Role of Electrochemistry in Desorption Ionization Mass Spectrometry (LS DESI MS) of Aqueous Samples Containing Electrolyte Salts.

The ionization of LS samples in desorption ionization mass spectrometry (LS DESI MS), supplied continuously through a LS interface separated in space from the spray emitter, was investigated in this work. The role of electrochemistry (EC) in the ionization process was addressed. The visual (observation) of the operation of the LS DESI MS system showed a thick spray plume generated by the electrosonic spray ionization (ESSI), forming a liquid cone at the LS interface. When the LS interface was grounded the cone collapsed and the MS ion signal was lost, indicating that the LS was carried to the MS inlet by the spray that emerged from the cone. Ion signals in a new in-line LS DESI MS system, in angled LS DESI MS, and in electrospray ionization (ESI) MS, which produced the most intense ion signals from methanol/water solutions, and in ESSI MS, of dopamine (DA), tyrosine (Tyr) and N,N-dimethyl-p-phenylenediamine (DMPA), were evaluated using methanol/water and aqueous (aq) solutions. In addition, the effect on ion signals of geometric parameters and the LS and the spray solution flow rates was tested in in-line LS DESI MS. Of the methods tested, the analysis of aq LS containing electrolytes was simplest by LS DESI MS. The signal intensity was higher in in-line than in angled LS DESI MS. In online electrochemistry (EC)/LS DESI MS, when 0 V was applied to the EC cell Tyr ion signal was detected only at low pH (2).

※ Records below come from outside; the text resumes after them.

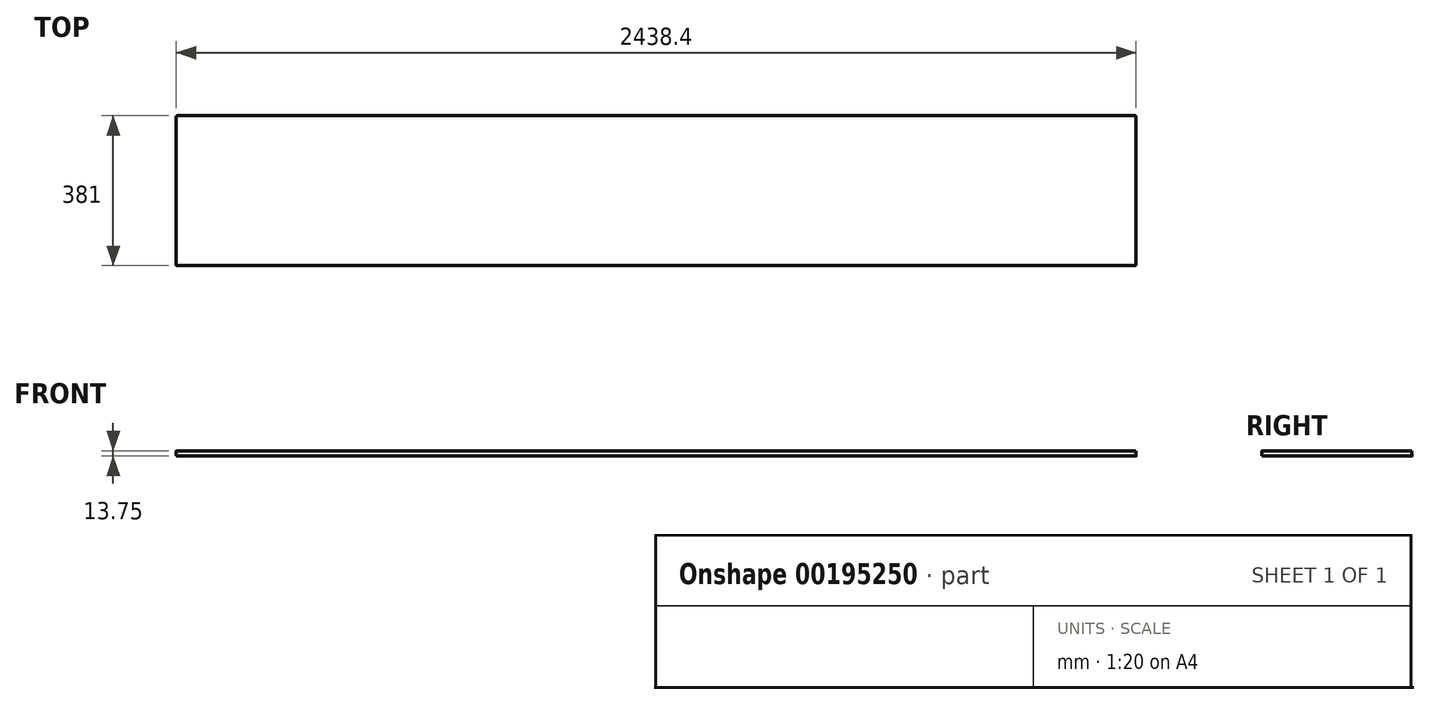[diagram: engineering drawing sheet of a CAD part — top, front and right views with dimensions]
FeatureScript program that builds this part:
annotation { "Feature Type Name" : "Feature", "Feature Type Description" : "" }
export const myFeature = defineFeature(function(context is Context, id is Id, definition is map)
    precondition{}
    {
        {
            var Q0;
            Q0=qCreatedBy(makeId("Top.planeOp"),FACE);
            var sketch = newSketch(context, id + "F0", { "sketchPlane" : qUnion([Q0])});
            skLineSegment(sketch, "E0.bottom", {"start": v(-1219.2, -190.5) * mm, "end": v(1219.2, -190.5) * mm});
            skLineSegment(sketch, "E0.top", {"start": v(-1219.2, 190.5) * mm, "end": v(1219.2, 190.5) * mm});
            skLineSegment(sketch, "E0.left", {"start": v(-1219.2, -190.5) * mm, "end": v(-1219.2, 190.5) * mm});
            skLineSegment(sketch, "E0.right", {"start": v(1219.2, -190.5) * mm, "end": v(1219.2, 190.5) * mm});
            skPoint(sketch, "E0.middle", {"position": v(0, 0) * mm});
            skSolve(sketch);
        }
        {
            var Q0;
            Q0=makeQuery(id+"F0.imprint","IMPRINT",FACE,{"disambiguationData":[TD([[makeQuery(id+"F0.imprint","IMPRINT",EDGE,{"derivedFrom":sQuery(id+"F0.wireOp",EDGE,"E0.bottom")}),1.0]])]});
            extrude(context, id + "F1", {"entities" : qUnion([Q0]), "depth" : 13.75 * mm});
        }
        {
            var Q0;
            Q0=makeQuery(id+"F1.opExtrude","SWEPT_EDGE",EDGE,{"disambiguationData":[OSD([sQuery(id+"F0.wireOp",EDGE,"E0.bottom"),sQuery(id+"F0.wireOp",EDGE,"E0.right")])]});
            var Q1;
            Q1=makeQuery(id+"F1.opExtrude","SWEPT_EDGE",EDGE,{"disambiguationData":[OSD([sQuery(id+"F0.wireOp",EDGE,"E0.top"),sQuery(id+"F0.wireOp",EDGE,"E0.right")])]});
            var Q2;
            Q2=makeQuery(id+"F1.opExtrude","SWEPT_EDGE",EDGE,{"disambiguationData":[OSD([sQuery(id+"F0.wireOp",EDGE,"E0.bottom"),sQuery(id+"F0.wireOp",EDGE,"E0.left")])]});
            var Q3;
            Q3=makeQuery(id+"F1.opExtrude","SWEPT_EDGE",EDGE,{"disambiguationData":[OSD([sQuery(id+"F0.wireOp",EDGE,"E0.top"),sQuery(id+"F0.wireOp",EDGE,"E0.left")])]});
            fillet(context, id + "F2", {"entities" : qUnion([Q0, Q1, Q2, Q3]), "radius" : 2 * mm, "tangentPropagation" : true, "allowEdgeOverflow" : false});
        }
    });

Merits of online electrochemistry liquid sample desorption electrospray ionization mass spectrometry (EC/LS DESI MS).

A new online electrochemistry/liquid sample desorption electrospray ionization mass spectrometry (EC/LS DESI MS) system with a simple electrochemical thin-layer flow-through cell was developed and tested using N,N-dimethyl-p-phenylenediamine (DMPA) as a model probe. Although oxidation of DMPA is observed as a result of ionization of LS in positive ion mode LS DESI, application of voltage to the online electrochemical (EC) cell in EC/LS DESI MS increases yields of oxidation products. An advantage of LS DESI MS is its sensitivity in aqueous electrolyte solutions, which improves efficiency of electrochemical reactions in EC/LS DESI MS. In highly conductive low pH aqueous buffer solutions, oxidation efficiency is close to 100%. EC/ESI MS typically requires mixed aqueous/organic solvents and low electrolyte concentrations for efficient ionization in MS, limiting efficiency of electrochemistry online with MS. Independently, the results verify higher electrochemical oxidation efficiency during positive mode ESI than during LS DESI.